Author : S. P. Mahoney

“Freighter Tigris, Control. You’re straying out of your flight path — explain. Now.” Maria and Crone shared a look, before Maria put on her headset. Rank hath its responsibilities.

“Control, this is Tigris. Something hit us when that courier buzzed us before. We seem to be losing some navigational accuracy. Can you give me a course correction?” She looked back at the pair of commandos filling the back of the cockpit. EnGorillas. Enhanced, rather, in intelligence and dexterity; the slaves of the Imperium. Specifically, these ones were combat-enhanced, bolted into a suit of powered armor. Under Imperial law, a gathering of two was already a major crime — to say nothing of hijacking a starship. “I don’t want to get myself blown out of the sky for a silly mistake.”

Tigris, Control, sure thing. We don’t want to get the fireworks started early, either.” Easy for him to say. “Come about twenty degrees to the right for me?” She looked back again, and the commando leader touched his pointer finger with his thumb, then made an almost-fist. Ninety seconds. Piece of cake.

“One moment, Control.” She raised her voice. “Get the shutter open, now! We’re going to have to navigate by eye.” The copilot nodded and retracted the cockpit’s heavy window-cover. Sunlight streamed in through the transparent half-sphere in front of them. The second EnGorilla was typing away on a computer attached to the wrist of its (his, Maria was pretty sure) armor. Calculating.

“Control, Tigris, we’re going to try navigating solely with the thrusters. Cutting power to the right thruster . . . now.” She waited ten long seconds, then toggled her mic back on. “We’ve determined the problem, Control, the autopilot is locked-in and won’t deactivate. It’s following the shortest route to our destination. My copilot’s under the console right now, he’s going to see if he can yank the power without killing us all.”

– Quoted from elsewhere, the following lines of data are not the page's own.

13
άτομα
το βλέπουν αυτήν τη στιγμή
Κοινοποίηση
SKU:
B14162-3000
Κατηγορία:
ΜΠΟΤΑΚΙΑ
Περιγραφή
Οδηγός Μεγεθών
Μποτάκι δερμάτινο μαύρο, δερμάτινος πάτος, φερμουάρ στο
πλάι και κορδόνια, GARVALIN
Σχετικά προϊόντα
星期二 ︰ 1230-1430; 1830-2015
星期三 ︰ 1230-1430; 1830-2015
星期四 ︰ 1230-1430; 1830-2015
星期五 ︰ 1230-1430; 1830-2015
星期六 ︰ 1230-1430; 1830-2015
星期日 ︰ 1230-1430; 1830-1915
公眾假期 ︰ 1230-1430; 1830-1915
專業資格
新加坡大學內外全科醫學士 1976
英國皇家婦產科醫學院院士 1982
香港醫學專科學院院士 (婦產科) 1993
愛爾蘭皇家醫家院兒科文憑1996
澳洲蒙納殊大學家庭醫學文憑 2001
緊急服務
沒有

Tigris, Control.” The voice was tight. “You have twenty seconds. Your autopilot picked a bad day for this. I’m going to feel bad if I have to shoot you down, but . . . ”

“Security, yeah. Acknowledged, Control.” It was going to be close. Very close.

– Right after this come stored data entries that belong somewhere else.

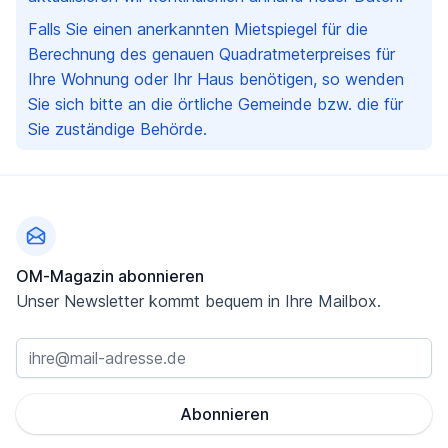
Falls Sie einen anerkannten Mietspiegel für die
Berechnung des genauen Quadratmeterpreises für
Ihre Wohnung oder Ihr Haus benötigen, so wenden
Sie sich bitte an die örtliche Gemeinde bzw. die für
Sie zuständige Behörde.
Fußzeile
OM-Magazin abonnieren
Unser Newsletter kommt bequem in Ihre Mailbox.
Abonnieren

“Hold this course, Captain. You’ll know when it’s time to change it,” came the leader’s voice. Calm, like this was just another day.

Maybe it was, for him. By Maria’s count, it was eighteen seconds before the ship began shuddering. The cargo bay alarms lit up like a Christmas tree as the doors on the ship’s bottom opened, spilling two hundred tons of fertilizer into the air. The next alarms were from the weapons-detection sensors: missiles were on their way.

“WHAT NOW?” She screamed at the EnGorilla, who just looked back, unperturbed.

He nodded to his comrade, who stomped out. “I told you you wouldn’t be harmed if you cooperated, and I intend to uphold that guarantee. Those missiles will not hit you, though I suggest you break atmosphere before the next wave.

“We’ll be leaving. The cargo fees have been transferred to your ship’s account; that fertilizer is going exactly where your client wanted it.” On the muted news channel the ape had put on, she watched as the capitol building, all fancied-up for the Centennial, was suddenly pounded by a deluge of high-grade animal waste.


And that’s how this particular rebellion kicked off, Spaceman Brown. And that, incidentally, is why “monkey flings poo” jokes are punishable by death in both the Imperium and the Unchained States. So keep them to yourself until we’re back in free space, hey?